:: RAW DATA

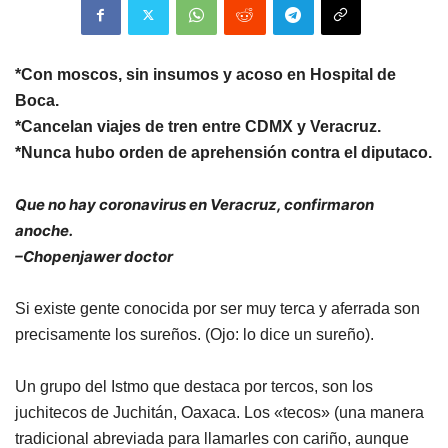
*Con moscos, sin insumos y acoso en Hospital de
Boca.
*Cancelan viajes de tren entre CDMX y Veracruz.
*Nunca hubo orden de aprehensión contra el diputaco.
Que no hay coronavirus en Veracruz, confirmaron
anoche.
–Chopenjawer doctor
Si existe gente conocida por ser muy terca y aferrada son
precisamente los sureños. (Ojo: lo dice un sureño).
Un grupo del Istmo que destaca por tercos, son los
juchitecos de Juchitán, Oaxaca. Los «tecos» (una manera
tradicional abreviada para llamarles con cariño, aunque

::::

## EXERCISE OBJECTIVE:
Within the entries above, find every line where the string "Veracruz" occurs, and copy it.

## SOLUTION TO THIS EXERCISE:
*Cancelan viajes de tren entre CDMX y Veracruz.
Que no hay coronavirus en Veracruz, confirmaron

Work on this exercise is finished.